Private Sector Housing Enforcement Policy
Our Housing Enforcement Team is committed to improving standards in private rented sector housing, ensuring rented accommodation is well managed, properly maintained, safe and habitable. They also licence houses in multiple occupancies and work with owners to bring empty homes back into use.
The private rented sector plays an important role in the county’s housing market. We share the government’s desire to support good landlords and agents who provide decent well-maintained homes. We also support cracking down on unscrupulous landlords who are flouting the law and seeking profit from their noncompliance.
We are keen to strike the right balance on regulations in order to avoid stifling investment in this sector. A small number of rogue or criminal landlords knowingly rent out unsafe and substandard accommodation. We are as a council are determined to create a level playing field for all landlords by dealing robustly with criminal, rogue and irresponsible landlords.
Cabinet approved the original Private Rented Sector Housing Enforcement Policy in July 2019. This Policy was brought into effect in order to reflect a range of new powers that were given to the council under the Housing and Planning Act 2016. This included, amongst others, the power to impose civil (financial) penalties of up to £30,000 as an alternative to prosecution. The new powers were and continue to be aimed at tackling the small number of criminals, rogue and irresponsible landlords. If we believe that it has a reasonable prospect of a conviction in a particular case, it will always consider a civil penalty in the first instance.
Our revised Private Rented Sector Housing Enforcement Policy was approved in July 2022 and extended the use of civil financial penalties, specifically in relation to The Electrical Safety Standards in the Private Rented Sector (England) Regulations and The Energy Efficiency (Private Rented Property) (England and Wales) Regulations 2015.
Regulation 11 of the Electrical Safety Standards Regulations gives us the power to impose civil penalties of up to £30,000. Regulation 38 of the Energy Efficiency Regulations gives the us the power to impose civil penalties of up to £5,000. It is for us to determine the level of any civil penalty and details of how the amount is determined are explained in the policy.
Where the council is permitted to do so, it is the intention that it will charge for all notices served unless there are extenuating and exceptional circumstances that would indicate this is disproportionate to the desired outcome.

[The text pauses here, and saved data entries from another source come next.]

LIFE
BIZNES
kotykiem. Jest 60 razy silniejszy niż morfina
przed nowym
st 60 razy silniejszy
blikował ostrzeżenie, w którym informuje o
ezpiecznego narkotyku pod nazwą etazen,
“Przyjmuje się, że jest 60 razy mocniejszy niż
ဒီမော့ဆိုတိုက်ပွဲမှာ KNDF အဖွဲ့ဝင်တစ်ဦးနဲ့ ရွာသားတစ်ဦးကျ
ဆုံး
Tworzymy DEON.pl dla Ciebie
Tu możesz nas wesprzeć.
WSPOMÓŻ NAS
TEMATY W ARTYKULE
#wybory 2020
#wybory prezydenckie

The amount is a fixed charge and is based on the time taken to produce and issue the notice. Where the time required to undertake the work in relation to notices greatly exceeds that which has been estimated for the purposes of the fixed charge, a higher charge will be made, based on a calculated hourly rate. The council wants to work with landlords to resolve issues as quickly as possible; for this reason, the co-operation of the landlord is a key factor that will be taken into account when determining the amount of any additional administration expense incurred.
The charge for each Notice is £350 from 1 April 2023. Any additional hours will be charged at £79.00 per hour.

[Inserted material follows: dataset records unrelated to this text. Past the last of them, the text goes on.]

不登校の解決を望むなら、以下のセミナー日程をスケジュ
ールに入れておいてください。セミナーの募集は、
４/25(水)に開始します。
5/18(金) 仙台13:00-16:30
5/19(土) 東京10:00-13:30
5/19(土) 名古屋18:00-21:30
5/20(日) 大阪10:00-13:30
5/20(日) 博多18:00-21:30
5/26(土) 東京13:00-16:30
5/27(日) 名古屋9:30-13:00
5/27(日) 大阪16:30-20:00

Section 50 of the Housing Act 2004 gives the council powers to recover the expenses incurred as a result of issuing statutory notices. A demand for payment of the charge will be served on the person from whom the authority seek to recover it. A charge will be placed as a local land charge on the property to which it relates. This is recorded in the register of local land charges maintained by HM Land Registry, until the expenses are repaid to the council. This register is normally searched during a property sale by purchasers
The Smoke and Carbon Monoxide Alarm (England) Regulations 2015 and the Smoke and Carbon Monoxide Alarm (Amendment) Regulations 2022 came into force on 1 October 2022.
All relevant landlords must:
- Ensure at least one smoke alarm is equipped on each storey of their homes where there is a room used as living accommodation. This has been a legal requirement in the private rented sector since 2015
- Ensure a carbon monoxide alarm is equipped in any room used as living accommodation which contains a fixed combustion appliance (excluding gas cookers)
- Ensure smoke alarms and carbon monoxide alarms are repaired or replaced once informed and found that they are faulty
The requirements are enforced by local authorities who can impose a fine of up to £5,000 where a landlord fails to comply with a remedial notice.
Local Housing Authorities are required to prepare and publish a Statement of Principles which it must have regard to, in determining the amount of a penalty charge.
Shropshire Council will have regard to the following statement when determining the amount of a penalty charge and we may revise and republish the statement when necessary.
Statement of Principles – Shropshire Council
Where the council is satisfied that a landlord on whom a Remedial Notice has been served continues to be in breach of their duty to provide smoke and/or carbon monoxide alarms in working order, the council may issue a financial penalty charge. The penalty charge is designed to
- Seek to deter repeat breaches of these regulations
- Deter others from committing the offence
- Remove any financial benefit the offender may have obtained as a result of committing the offence
- Recover the costs of any works carried out by the council
The council will impose the maximum penalty level of £5,000 for any breach of the Regulations; however, where representations are received that demonstrate the breach/breaches occurred due to extenuating and exceptional circumstances, the level of the penalty will be independently reviewed by a senior manager and may be reduced. A financial penalty will be imposed only after engagement with the landlord has been attempted, in order to discuss how and why compliance with the Regulations has not been possible.